* The problem: The records must be retyped exactly, with no pictures included.

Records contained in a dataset
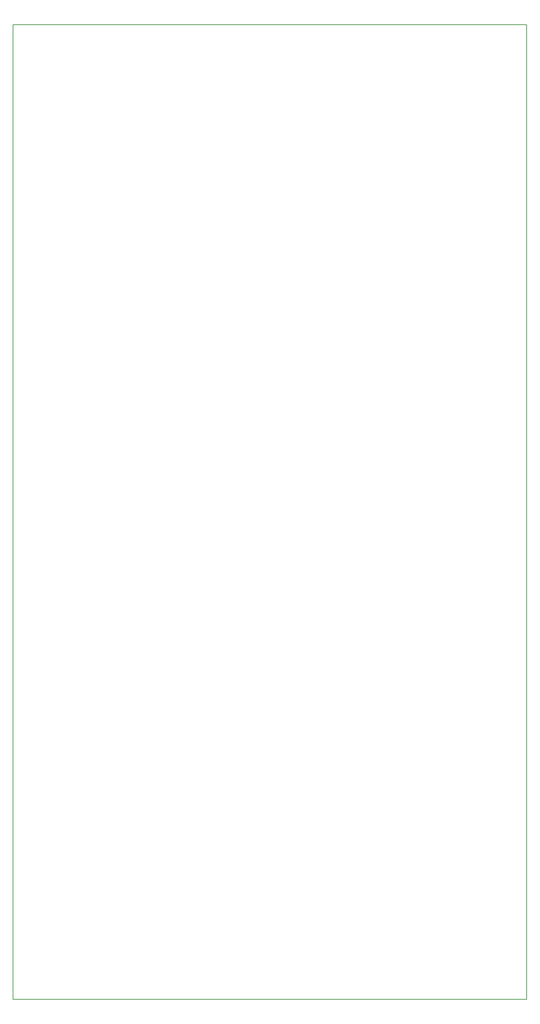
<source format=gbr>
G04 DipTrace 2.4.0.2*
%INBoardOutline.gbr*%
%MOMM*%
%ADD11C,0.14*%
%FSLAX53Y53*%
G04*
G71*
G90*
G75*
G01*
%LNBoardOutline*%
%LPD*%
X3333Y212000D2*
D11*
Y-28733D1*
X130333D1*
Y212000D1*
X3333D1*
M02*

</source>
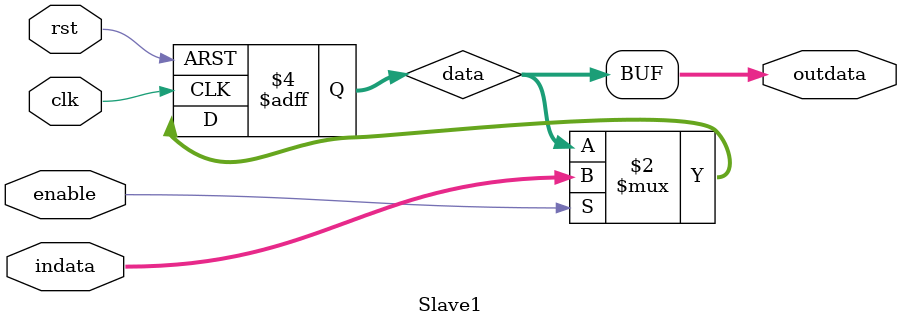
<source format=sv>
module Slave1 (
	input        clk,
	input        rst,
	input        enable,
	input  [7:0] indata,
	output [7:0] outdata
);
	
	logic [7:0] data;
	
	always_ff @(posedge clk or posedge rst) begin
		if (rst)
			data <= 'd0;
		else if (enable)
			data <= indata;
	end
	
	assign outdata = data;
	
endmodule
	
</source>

* Task answer:
<source format=gbr>
G04 DipTrace 2.4.0.2*
%INBoardOutline.gbr*%
%MOMM*%
%ADD11C,0.14*%
%FSLAX53Y53*%
G04*
G71*
G90*
G75*
G01*
%LNBoardOutline*%
%LPD*%
X3333Y212000D2*
D11*
Y-28733D1*
X130333D1*
Y212000D1*
X3333D1*
M02*

</source>
<source format=sv>
module Slave1 (
	input        clk,
	input        rst,
	input        enable,
	input  [7:0] indata,
	output [7:0] outdata
);
	
	logic [7:0] data;
	
	always_ff @(posedge clk or posedge rst) begin
		if (rst)
			data <= 'd0;
		else if (enable)
			data <= indata;
	end
	
	assign outdata = data;
	
endmodule
	
</source>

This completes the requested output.